[Stored dataset items]
————————

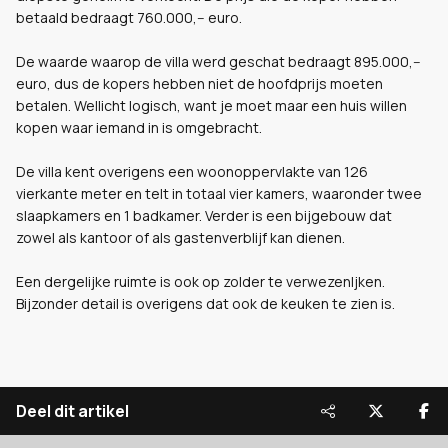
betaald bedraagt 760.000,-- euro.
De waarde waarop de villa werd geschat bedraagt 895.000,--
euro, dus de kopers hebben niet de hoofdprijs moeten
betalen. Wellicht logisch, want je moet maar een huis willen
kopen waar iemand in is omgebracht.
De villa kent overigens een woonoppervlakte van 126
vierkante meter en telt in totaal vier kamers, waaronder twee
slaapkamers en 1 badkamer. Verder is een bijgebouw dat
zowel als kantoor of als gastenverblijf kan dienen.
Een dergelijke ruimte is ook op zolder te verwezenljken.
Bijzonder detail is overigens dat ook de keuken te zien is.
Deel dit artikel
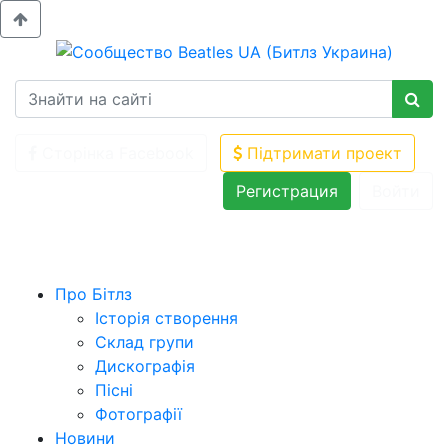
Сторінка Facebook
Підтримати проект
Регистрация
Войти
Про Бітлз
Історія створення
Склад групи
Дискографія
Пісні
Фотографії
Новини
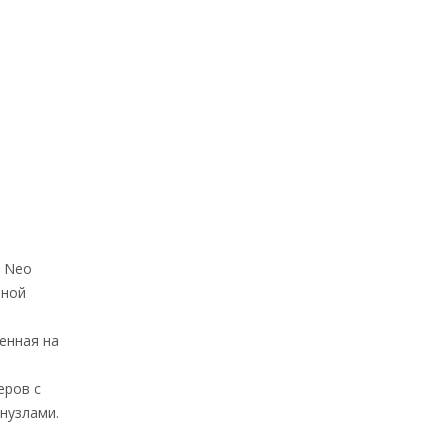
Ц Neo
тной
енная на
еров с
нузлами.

————————

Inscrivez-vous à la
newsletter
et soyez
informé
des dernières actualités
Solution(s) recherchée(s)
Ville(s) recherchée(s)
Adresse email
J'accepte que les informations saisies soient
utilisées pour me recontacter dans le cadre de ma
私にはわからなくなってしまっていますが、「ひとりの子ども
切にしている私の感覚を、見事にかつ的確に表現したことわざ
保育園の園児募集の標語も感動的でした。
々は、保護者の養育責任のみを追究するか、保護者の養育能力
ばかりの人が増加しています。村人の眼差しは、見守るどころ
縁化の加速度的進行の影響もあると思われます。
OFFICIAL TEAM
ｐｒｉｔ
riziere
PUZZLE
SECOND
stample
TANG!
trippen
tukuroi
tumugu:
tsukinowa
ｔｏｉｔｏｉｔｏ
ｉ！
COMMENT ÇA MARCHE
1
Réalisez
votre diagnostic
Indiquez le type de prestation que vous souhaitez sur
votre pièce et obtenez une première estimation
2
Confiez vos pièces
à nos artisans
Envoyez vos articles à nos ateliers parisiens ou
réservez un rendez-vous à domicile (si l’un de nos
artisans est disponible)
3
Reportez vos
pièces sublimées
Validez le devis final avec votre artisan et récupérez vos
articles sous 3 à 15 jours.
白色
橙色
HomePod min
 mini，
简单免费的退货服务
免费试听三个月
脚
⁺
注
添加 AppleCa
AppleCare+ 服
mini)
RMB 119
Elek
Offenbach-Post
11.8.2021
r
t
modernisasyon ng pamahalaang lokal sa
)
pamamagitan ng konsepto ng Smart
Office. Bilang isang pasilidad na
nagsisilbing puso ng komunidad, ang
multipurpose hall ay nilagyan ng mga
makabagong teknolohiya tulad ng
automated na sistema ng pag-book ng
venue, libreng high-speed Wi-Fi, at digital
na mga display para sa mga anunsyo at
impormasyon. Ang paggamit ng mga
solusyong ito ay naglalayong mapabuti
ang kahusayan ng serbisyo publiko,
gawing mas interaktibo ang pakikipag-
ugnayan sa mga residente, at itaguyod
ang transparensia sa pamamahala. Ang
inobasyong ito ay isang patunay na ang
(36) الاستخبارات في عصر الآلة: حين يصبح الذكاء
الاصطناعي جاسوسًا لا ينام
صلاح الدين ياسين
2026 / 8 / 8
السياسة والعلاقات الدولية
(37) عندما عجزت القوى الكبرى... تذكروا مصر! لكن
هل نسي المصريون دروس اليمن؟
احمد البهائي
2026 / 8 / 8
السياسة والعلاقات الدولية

————————

» Exercise
Copy word for word the stretch of entries above from the line that has "Adresse email" through the line that has "Office. Bilang isang pasilidad na", both ends included, and nothing outside it.

» Expected output
Adresse email
J'accepte que les informations saisies soient
utilisées pour me recontacter dans le cadre de ma
私にはわからなくなってしまっていますが、「ひとりの子ども
切にしている私の感覚を、見事にかつ的確に表現したことわざ
保育園の園児募集の標語も感動的でした。
々は、保護者の養育責任のみを追究するか、保護者の養育能力
ばかりの人が増加しています。村人の眼差しは、見守るどころ
縁化の加速度的進行の影響もあると思われます。
OFFICIAL TEAM
ｐｒｉｔ
riziere
PUZZLE
SECOND
stample
TANG!
trippen
tukuroi
tumugu:
tsukinowa
ｔｏｉｔｏｉｔｏ
ｉ！
COMMENT ÇA MARCHE
1
Réalisez
votre diagnostic
Indiquez le type de prestation que vous souhaitez sur
votre pièce et obtenez une première estimation
2
Confiez vos pièces
à nos artisans
Envoyez vos articles à nos ateliers parisiens ou
réservez un rendez-vous à domicile (si l’un de nos
artisans est disponible)
3
Reportez vos
pièces sublimées
Validez le devis final avec votre artisan et récupérez vos
articles sous 3 à 15 jours.
白色
橙色
HomePod min
 mini，
简单免费的退货服务
免费试听三个月
脚
⁺
注
添加 AppleCa
AppleCare+ 服
mini)
RMB 119
Elek
Offenbach-Post
11.8.2021
r
t
modernisasyon ng pamahalaang lokal sa
)
pamamagitan ng konsepto ng Smart
Office. Bilang isang pasilidad na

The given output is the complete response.